Mindfulness is an easier sell in the West, because people think it’s about controlling thoughts, which are at the foundation of our Cartesian reality. The paradox is that to really practice mindfulness, you have to let go of thinking. The mind is a wonderful servant but a terrible master. Our attachment is to the thinking mind, which dies with the brain and the body. Getting past the thinking mind allows the essence of our deeper being to shine forth. The soul is beyond conceptual thinking, beyond space and time. When you give up thinking you are catapulted into being.

Surrender on the bhakti path is a different proposition from giving up ego power. It is the surrender to the Beloved that is no surrender: first, because the attraction to that state of being is so blissful that it subsumes all else; and second, because who or what one really surrenders to is no other than our own being. Call it our true nature, the Self, God, Krishna, nonduality, or in Sanskrit sat chit ananda, existence-consciousness-bliss.
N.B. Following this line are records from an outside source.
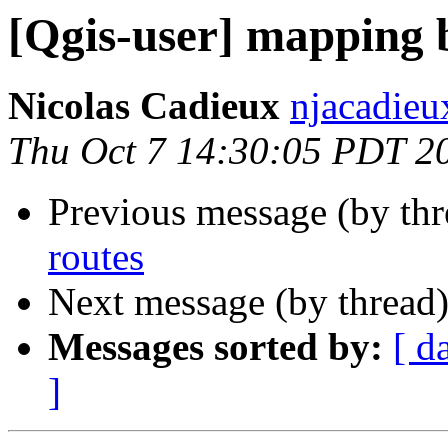
[Qgis-user] mapping 
Nicolas Cadieux
njacadieu
Thu Oct 7 14:30:05 PDT 2
Previous message (by th
routes
Next message (by thread
Messages sorted by:
[ d
]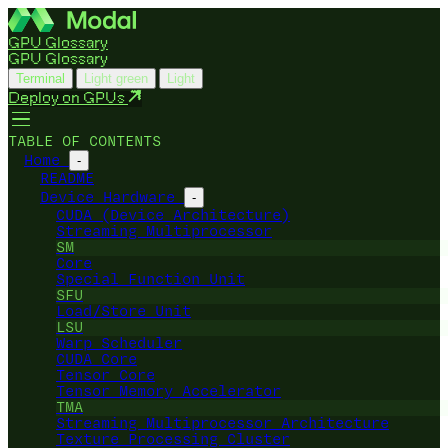
GPU Glossary
GPU Glossary
Terminal
Light green
Light
Deploy on GPUs
TABLE OF CONTENTS
Home
-
README
Device Hardware
-
CUDA (Device Architecture)
Streaming Multiprocessor
SM
Core
Special Function Unit
SFU
Load/Store Unit
LSU
Warp Scheduler
CUDA Core
Tensor Core
Tensor Memory Accelerator
TMA
Streaming Multiprocessor Architecture
Texture Processing Cluster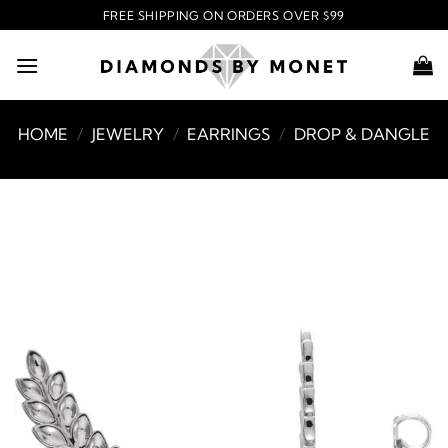
Skip
FREE SHIPPING ON ORDERS OVER $99
to
content
HOME
/
JEWELRY
/
EARRINGS
/
DROP & DANGLE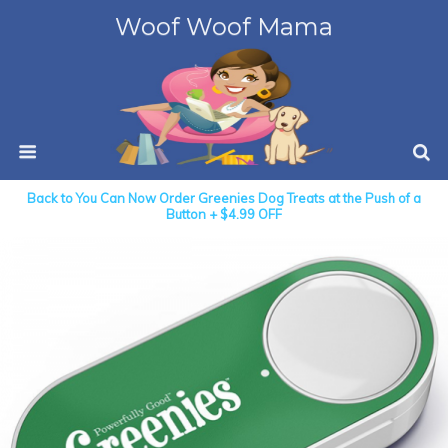
Woof Woof Mama
Back to You Can Now Order Greenies Dog Treats at the Push of a
Button + $4.99 OFF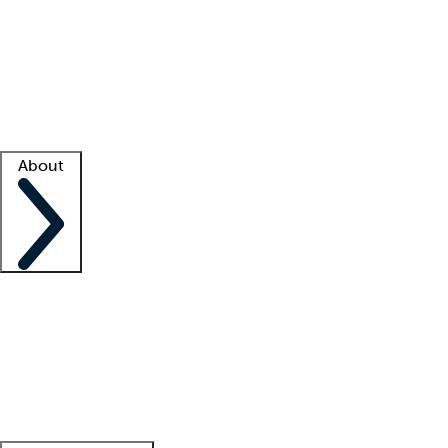
What is locum tenens?
How does your job board work?
Find
a recruiter
Facility support
Facility resources
Success stories
About
Company
About us
Contact us
Awards
Culture
Careers -
We're hiring!
Service promise
Corporate
giving
Leadership team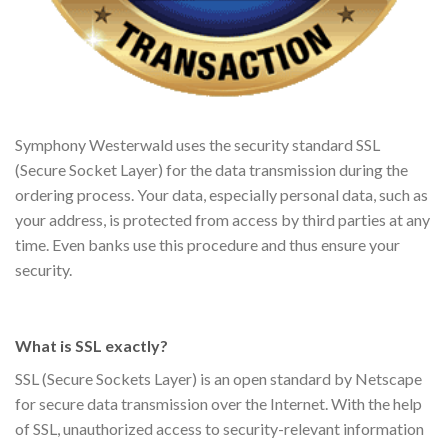
Symphony Westerwald uses the security standard SSL
(Secure Socket Layer) for the data transmission during the
ordering process. Your data, especially personal data, such as
your address, is protected from access by third parties at any
time. Even banks use this procedure and thus ensure your
security.
What is SSL exactly?
SSL (Secure Sockets Layer) is an open standard by Netscape
for secure data transmission over the Internet. With the help
of SSL, unauthorized access to security-relevant information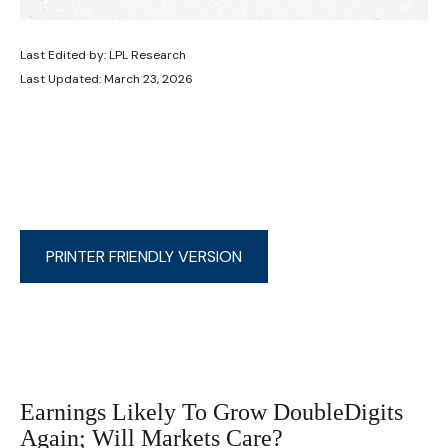
Last Edited by: LPL Research
Last Updated: March 23, 2026
PRINTER FRIENDLY VERSION
Earnings Likely To Grow DoubleDigits
Again; Will Markets Care?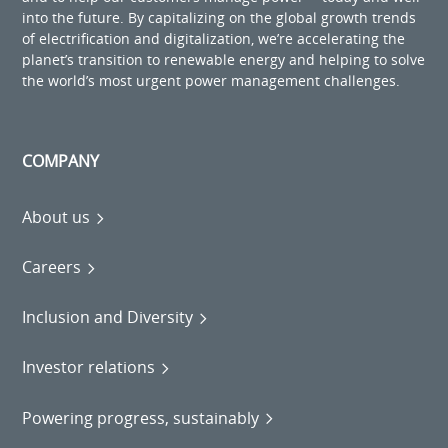
into the future. By capitalizing on the global growth trends
of electrification and digitalization, we’re accelerating the
planet’s transition to renewable energy and helping to solve
the world’s most urgent power management challenges.
COMPANY
About us
Careers
Inclusion and Diversity
Investor relations
Powering progress, sustainably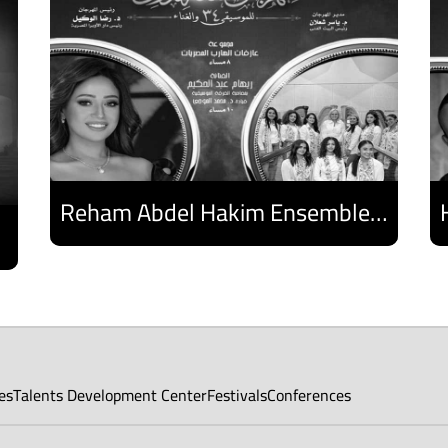
Reham Abdel Hakim Ensemble - Egyptian Harp Ensemble
Discover
es
Talents Development Center
Festivals
Conferences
Maharaj-ji represents that kind of surrender for me. He’s the direct reflection of my innermost being and the purest expression of unconditional love I’ve found. In that oneness, there is such peace, joy, and bliss that even the idea of surrender dissolves. Who is there to surrender what to whom?
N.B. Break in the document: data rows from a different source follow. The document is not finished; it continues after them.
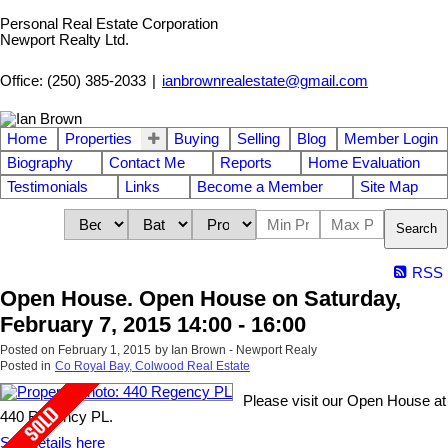
Personal Real Estate Corporation
Newport Realty Ltd.
Office: (250) 385-2033
|
ianbrownrealestate@gmail.com
Home
Properties
Buying
Selling
Blog
Member Login
Biography
Contact Me
Reports
Home Evaluation
Testimonials
Links
Become a Member
Site Map
Search
RSS
Open House. Open House on Saturday,
February 7, 2015 14:00 - 16:00
Posted on
February 1, 2015
by
Ian Brown - Newport Realy
Posted in
Co Royal Bay, Colwood Real Estate
Please visit our Open House at
440 Regency PL.
See details here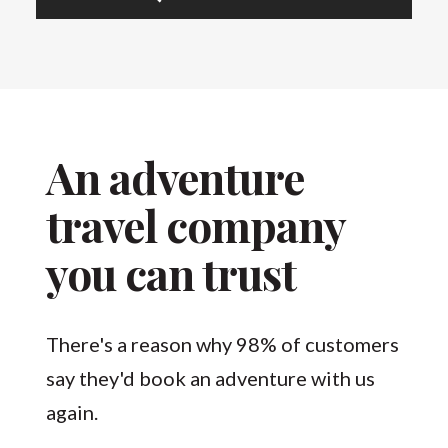
An adventure
travel company
you can trust
There's a reason why 98% of customers
say they'd book an adventure with us
again.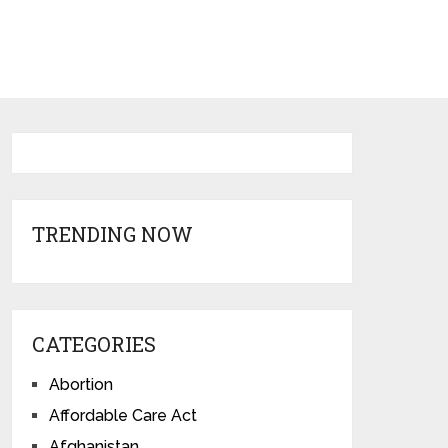
TRENDING NOW
CATEGORIES
Abortion
Affordable Care Act
Afghanistan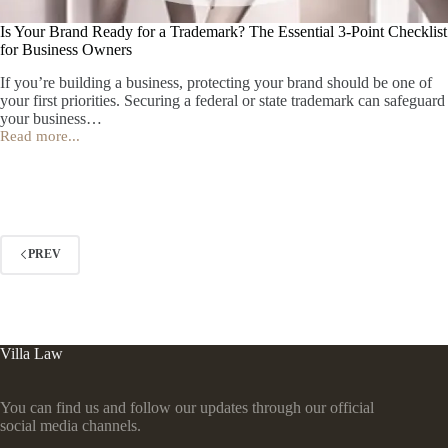
Is Your Brand Ready for a Trademark? The Essential 3‑Point Checklist
for Business Owners
If you’re building a business, protecting your brand should be one of
your first priorities. Securing a federal or state trademark can safeguard
your business…
Read more...
Is
Your
Brand
Ready
for
a
Trademark?
PREV
The
Essential
3‑Point
Checklist
for
Business
Villa Law
Owners
You can find us and follow our updates through our official
social media channels.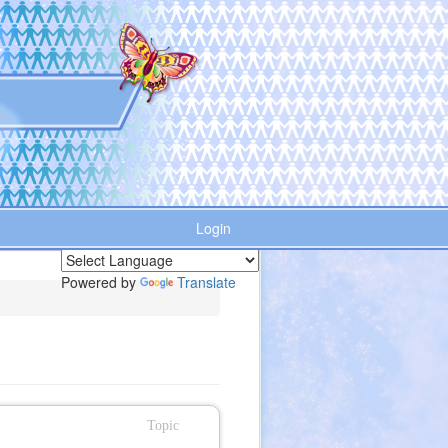
Login
Powered by
Translate
Topic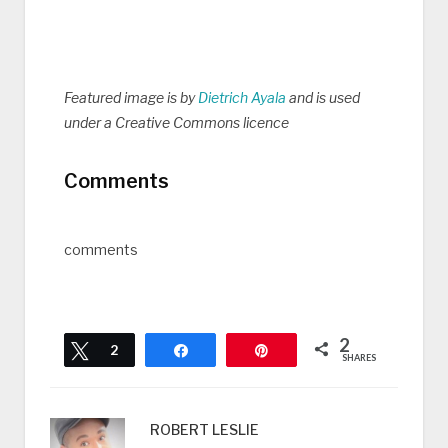
Featured image is by
Dietrich Ayala
and is used
under a Creative Commons licence
Comments
comments
2
Tweet
2
Share
Pin
SHARES
ROBERT LESLIE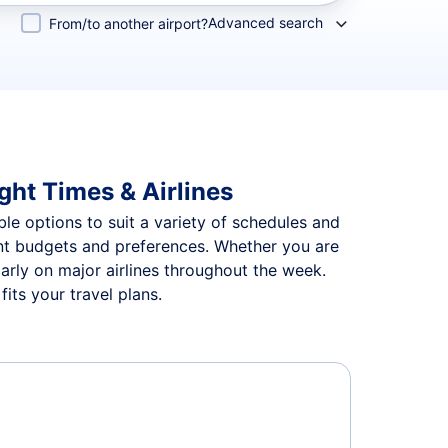
Advanced search
From/to another airport?
ght Times & Airlines
ble options to suit a variety of schedules and
rent budgets and preferences. Whether you are
arly on major airlines throughout the week.
its your travel plans.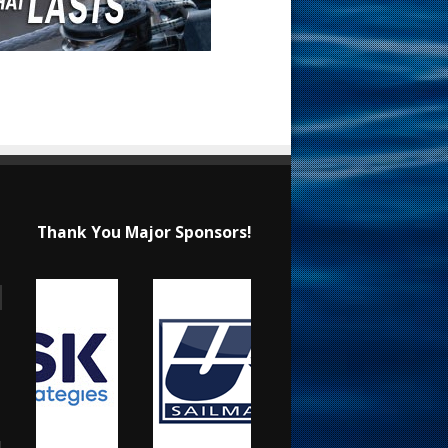
Thank You Major Sponsors!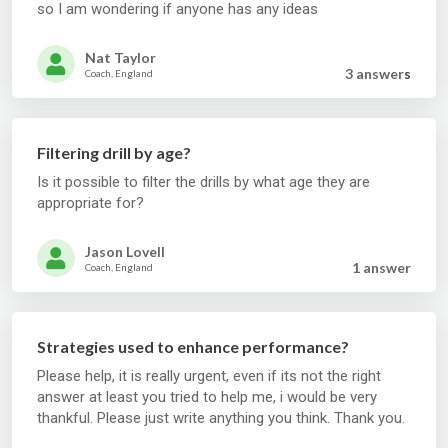
so I am wondering if anyone has any ideas
Nat Taylor
3 answer
s
Coach, England
Filtering drill by age?
Is it possible to filter the drills by what age they are
appropriate for?
Jason Lovell
1 answer
Coach, England
Strategies used to enhance performance?
Please help, it is really urgent, even if its not the right
answer at least you tried to help me, i would be very
thankful. Please just write anything you think. Thank you.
As the inner guide, Maharaj-ji is overseeing my transformation in the most minute detail. From the moment I met him, I never questioned that I was on a spiritual path or that he was directing it. To my amazement, I just flowed into it; I just changed. His love is the ground for that change. You can surrender to love, even if surrendering to another being is scary.

My personality is still here. What has really changed is my point of view. Maharaj-ji reflects pure being. He is a mirror for the soul, and in that mirror, I began to see myself as he sees me, as a soul, a part of the one. That subtle shift in perception alters the entire universe.
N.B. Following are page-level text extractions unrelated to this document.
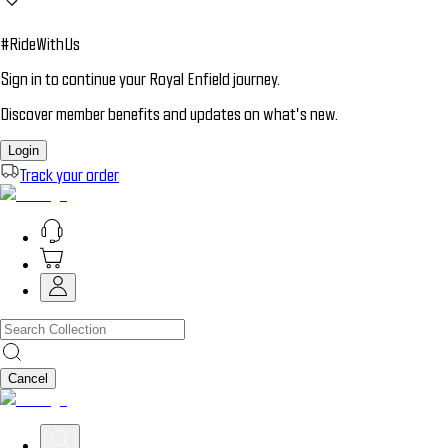
#RideWithUs
Sign in to continue your Royal Enfield journey.
Discover member benefits and updates on what’s new.
Login
Track your order
Cancel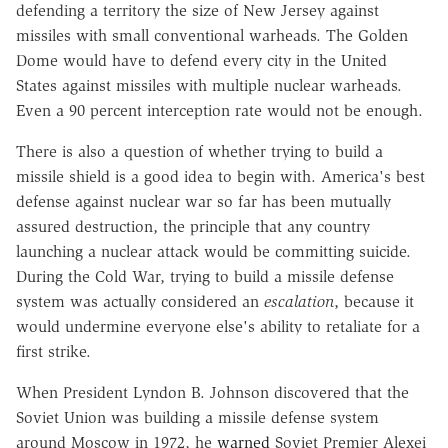
defending a territory the size of New Jersey against
missiles with small conventional warheads. The Golden
Dome would have to defend every city in the United
States against missiles with multiple nuclear warheads.
Even a 90 percent interception rate would not be enough.
There is also a question of whether trying to build a
missile shield is a good idea to begin with. America's best
defense against nuclear war so far has been mutually
assured destruction, the principle that any country
launching a nuclear attack would be committing suicide.
During the Cold War, trying to build a missile defense
system was actually considered an
escalation
, because it
would undermine everyone else's ability to retaliate for a
first strike.
When President Lyndon B. Johnson discovered that the
Soviet Union was building a missile defense system
around Moscow in 1972, he
warned
Soviet Premier Alexei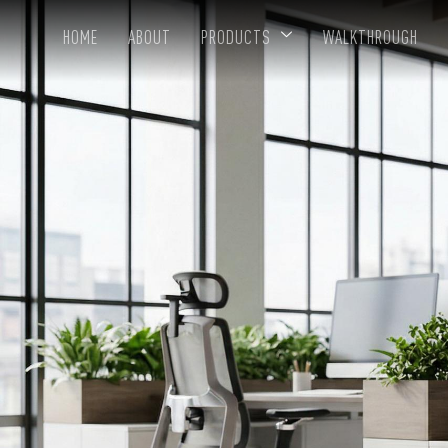
HOME
ABOUT
PRODUCTS
WALKTHROUGH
Maharaj-ji said, “Love is the greatest power.” That conversion, from power to love, is perhaps the most significant transformation of my human existence, and yet when I met Maharaj-ji I barely noticed his love because I was so fascinated by his power. This is not something that happened once upon a time. It’s continual. Love is a verb: it’s changing and present; it’s both transitive and intransitive. It’s a state of being, but an active state. Maharaj-ji doesn’t love me or you. He is love.

I’m not a finished being, a Siddha like Maharaj-ji. As the allure of desire subsides and the dissolution of this body approaches, I live in the heart more and more. Maharaj-ji is taking me under his blanket. My mind is quieter. Words are fewer. Love blankets everything like a warm mist.